AIM OF THE EXERCISE:
Write out the listing below from the line containing "momentan einen weiteren" to its last line, unaltered, ends included.

EXERCISE INPUTS:
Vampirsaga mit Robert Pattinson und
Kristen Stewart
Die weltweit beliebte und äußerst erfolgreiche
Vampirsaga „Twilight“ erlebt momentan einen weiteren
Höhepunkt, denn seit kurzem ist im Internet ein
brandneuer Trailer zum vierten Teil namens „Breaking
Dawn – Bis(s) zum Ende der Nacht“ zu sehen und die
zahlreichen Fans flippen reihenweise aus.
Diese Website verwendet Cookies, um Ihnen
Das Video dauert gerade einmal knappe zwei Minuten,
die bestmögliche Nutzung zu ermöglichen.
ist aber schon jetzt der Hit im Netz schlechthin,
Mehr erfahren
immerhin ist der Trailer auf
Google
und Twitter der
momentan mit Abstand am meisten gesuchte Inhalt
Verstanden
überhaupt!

TASK SOLUTION:
Vampirsaga „Twilight“ erlebt momentan einen weiteren
Höhepunkt, denn seit kurzem ist im Internet ein
brandneuer Trailer zum vierten Teil namens „Breaking
Dawn – Bis(s) zum Ende der Nacht“ zu sehen und die
zahlreichen Fans flippen reihenweise aus.
Diese Website verwendet Cookies, um Ihnen
Das Video dauert gerade einmal knappe zwei Minuten,
die bestmögliche Nutzung zu ermöglichen.
ist aber schon jetzt der Hit im Netz schlechthin,
Mehr erfahren
immerhin ist der Trailer auf
Google
und Twitter der
momentan mit Abstand am meisten gesuchte Inhalt
Verstanden
überhaupt!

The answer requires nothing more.